I think we should (1) keep a running total of nbytes_already_read = sum(freclen), and (2) validate that fudge->off == nbytes_already_read + freclen (or whatever is appropriate for FUSE semantics -- maybe it should just be nbytes_already_read) to verify the internal consistency of the FUSE dirent stream we're getting from the untrusted server.

662–663

This check should go before the if (*fnd_start != 0) fill clause -- startoff is inclusive.

tests/sys/fs/fusefs/Makefile
74–76

GENERIC_DIRSIZ / DIRLEN is guaranteed to produce 8-byte aligned records, and the struct only requires 8-byte alignment on every arch. It might be difficult to persuade the compiler of that, but you could try adding alignment assertions.

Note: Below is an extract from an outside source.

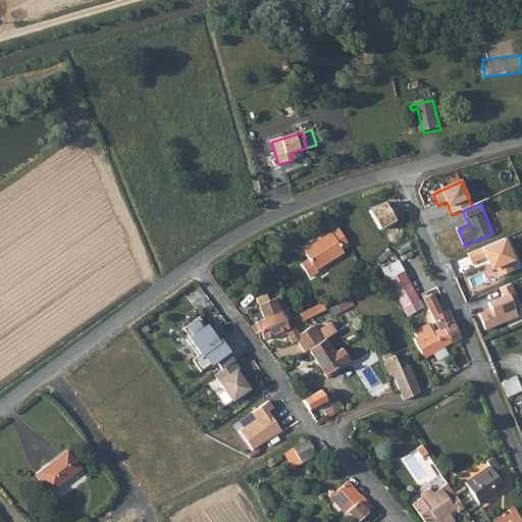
[(340,227),(318,241),(320,244),(306,253),(309,258),(302,263),(310,276),(317,271),(316,269),(344,252),(342,249),(350,245),(340,227)]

tests/sys/fs/fusefs/readdir.cc
225

Zero is a valid fd. (ASSERT_GT(fd, 0) is more legible to me, but whatever.)

228–230

Maybe validate reclen?

asomers added inline comments.
sys/fs/fuse/fuse_internal.c
623–624

Yeah, I agree.

641

You're making assumptions about what d_off means. What you describe makes sense if the stream is a compact sequence of dirents, as it might be for UFS. But the FUSE server is allowed to interpret d_off however it wishes. I don't think we have any choice but to accept whatever the server tells us. The worst that happens is that the user ends up seeking to an invalid offset. But only the server knows which offsets are invalid.

662–663

No, the existing placement is correct. fudge->off is the seek offset of the _next_ dirent, not the current one.

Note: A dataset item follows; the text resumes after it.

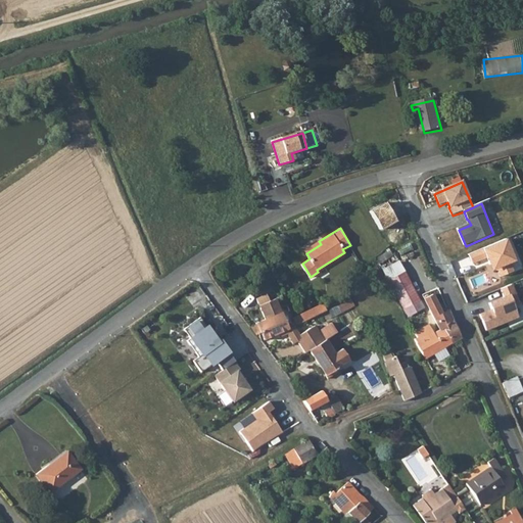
[(306,253),(321,244),(319,241),(304,250),(306,253)]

tests/sys/fs/fusefs/Makefile
74–76

I would rather not. Even if it works, I think it would make the code confusing, and confusing is bad in test cases.

asomers marked 4 inline comments as done.
  • fusefs: set d_off during VOP_READDIR
  • Respond to cem's review comments.
sys/fs/fuse/fuse_internal.c
641

Ok

662–663

I'm not sure what I was thinking, you're right.

tests/sys/fs/fusefs/Makefile
74–76

I suppose it could be done in a confusing way, but I don't think it has to be. Tests document assumptions, including the behavior of primitives we rely on. The -Wno-cast-align is a red flag that suggests this code may only work on x86.

Try it? If you've made a good effort and it cannot be done, that's one thing, but if we haven't tried I don't think it's valid to reject.

tests/sys/fs/fusefs/Makefile
74–76

I can't get it to work by adding assertions. The best I can do is to add an alignment macro, and then assert that the alignment macro did nothing. And that seems silly:

	de1p = &(buf[de0->d_reclen]);
	de1 = (struct dirent*)_ALIGN(de1p);	/* Suppress Wcast-align */
	ASSERT_EQ((char*)de1, de1p);
tests/sys/fs/fusefs/Makefile
74–76

Yeah. What bugs me here is that the compiler clearly knows that buf is aligned, because the similar cast:

de0 = (struct dirent*)&buf[0];

doesn't produce a warning, despite clearly increasing alignment requirement from 1 to 8 as well.

But any sort of assertion on reclen or whatever doesn't seem to result in it grokking that the next record is also aligned. So it's a shortcoming in the warning analysis in Clang. Bleh.

For what it's worth, casting through (void*) defeats the warning, although obviously it doesn't do anything for actually ensuring the alignment.

Feel free to keep the -Wno-cast-align

tests/sys/fs/fusefs/Makefile
74–76

I'm guessing that the compiler doesn't complain about de0 since buf is stack-allocated. Either that ensures 8-byte alignment, or the compiler forces 8-byte alignment because it knows about the cast. I think I'll just keep the -Wno-cast-align then. Is there anything else I need to do to this PR?

cem added inline comments.
tests/sys/fs/fusefs/Makefile
74–76

Yeah, one way or another Clang knows that buf is 8-byte aligned. It fails to propagate that information when adding values that are multiples of 8 to the base pointer somehow.

No, nothing else, looks good to me.

This revision is now accepted and ready to land.Feb 13 2021, 4:44 AM
This revision was automatically updated to reflect the committed changes.